Hopefully we don’t have to talk about the referees. I don’t want to talk too soon.

Xabi Alonso (Aug. 17)

The referee’s decisions drove us crazy.

Xabi Alonso (Dec. 7)
Xabi Alonso (right) next to a VAR booth.
Xabi Alonso (right) has been confounded by VAR more than most managers. / Joan Valls/Urbanandsport/NurPhoto/Getty Images

Ange Postecoglou needed to wait just two weeks before his triumphant declaration during Tottenham’s Europa League trophy parade was spectacularly undermined by his sacking:

All the best television series, season three is better than season two.

Ange Postecoglou (May 23)

Erik ten Hag only lasted two more days at Bayer Leverkusen after calling for more time and less wizardry.

I am no Harry Potter.

Erik ten Hag (Aug. 29)

Amorim is still searching for the spell to break Manchester United’s curse.

Six months ago, I said the storm was coming. Today, after this disastrous season, I want to tell you that good times are coming.

Ruben Amorim (May 25)

Wishful thinking grips players as much as managers, spreading across the globe and at every level of the footballing pyramid.

I told my friends I don’t dream of winning one Ballon d’Or, I dream of winning many.

Lamine Yamal (Sept. 9)

What a story it would be if I went to the World Cup after I was in the [Chelsea] bomb squad and everyone had counted me out 12 months prior. It would just be the biggest middle finger to so many people, which to me is a motivation.

Ben Chilwell (Nov. 26)

There is a fine line between being wishful and wilfully ignorant. Neil Warnock crossed it.
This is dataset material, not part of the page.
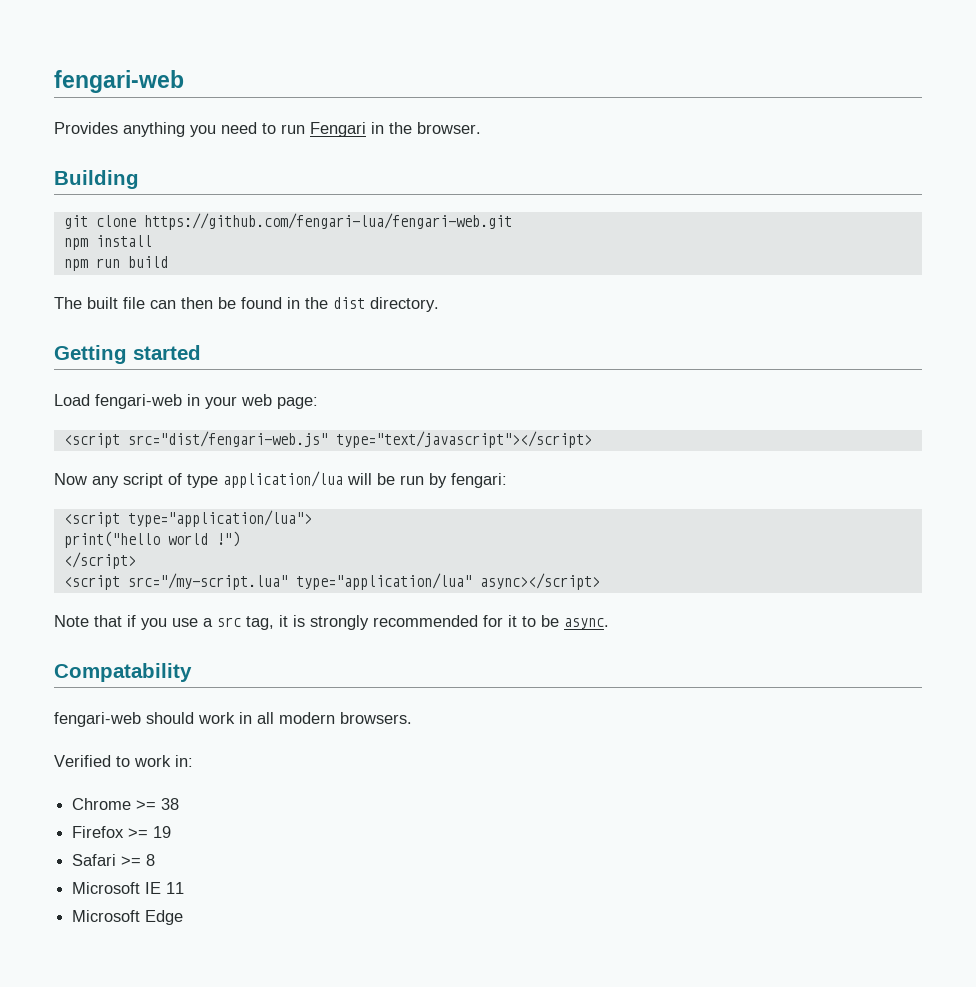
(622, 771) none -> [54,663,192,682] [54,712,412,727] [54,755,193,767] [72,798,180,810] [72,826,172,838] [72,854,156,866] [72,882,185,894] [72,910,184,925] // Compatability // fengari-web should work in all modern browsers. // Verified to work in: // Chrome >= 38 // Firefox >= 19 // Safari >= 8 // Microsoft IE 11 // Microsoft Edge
Beckenbauer would never have got on, would he, with the data? He’d have been playing Sunday league, Beckenbauer.

Neil Warnock (Aug. 1)

As did Lazio’s former falconer Juan Bernabè. The divisive character in charge of the club’s live eagle mascot, who had previously sparked controversy for his open admiration of Benito Mussolini, was sacked by the Serie A side after publishing a post-op image of himself following a procedure to attach a prosthetic penis. Bernabè was shocked by the club’s reaction:

For me, nudity is normal. I grew up in an open-minded family of naturists. I don’t understand what’s pornographic about the photo.

Juan Bernabè (Jan. 13)

Wise Words

Luka Modrić
Luka Modrić’s time with Real Madrid came to an emotional conclusion over the summer of 2025. / IMAGO /Gribaudi/ImagePhoto

As keen as its seedy underbelly is still spill out on show, football can also offer some wholesome moments.

Iñigo Pérez had the perfect sentiment to express Rayo Vallecano’s wholly unexpected qualification for European competition at the end of last season:

My grandad used to say to me ‘effort equals reward.’ That’s not always true, but I’m happy that tonight it is.

Iñigo Pérez (May 24)

Dan Burn enjoyed his own fairytale when helping his boyhood club Newcastle end a 56-year trophy drought two days after earning his a first England call-up at the age of 32.

I don’t want to go to sleep because I feel like I’m dreaming and it’s all going to be a lie.

Dan Burn (March 16)

Leicester City’s Premier League title winner Claudio Ranieri knows all about the fleeting joys this game can conjure.

This is football: sometimes it gives you beautiful things, other times less beautiful. You need to know how to accept it.

Claudio Ranieri (April 13)

Luka Modrić enjoyed more of these “beautiful things” than most players during his trophy-laden Real Madrid career. The end of that stay in the Spanish capital threatened to be a sad one, but not in the eyes of the sage playmaker.

Don’t cry because it’s over, smile because it happened.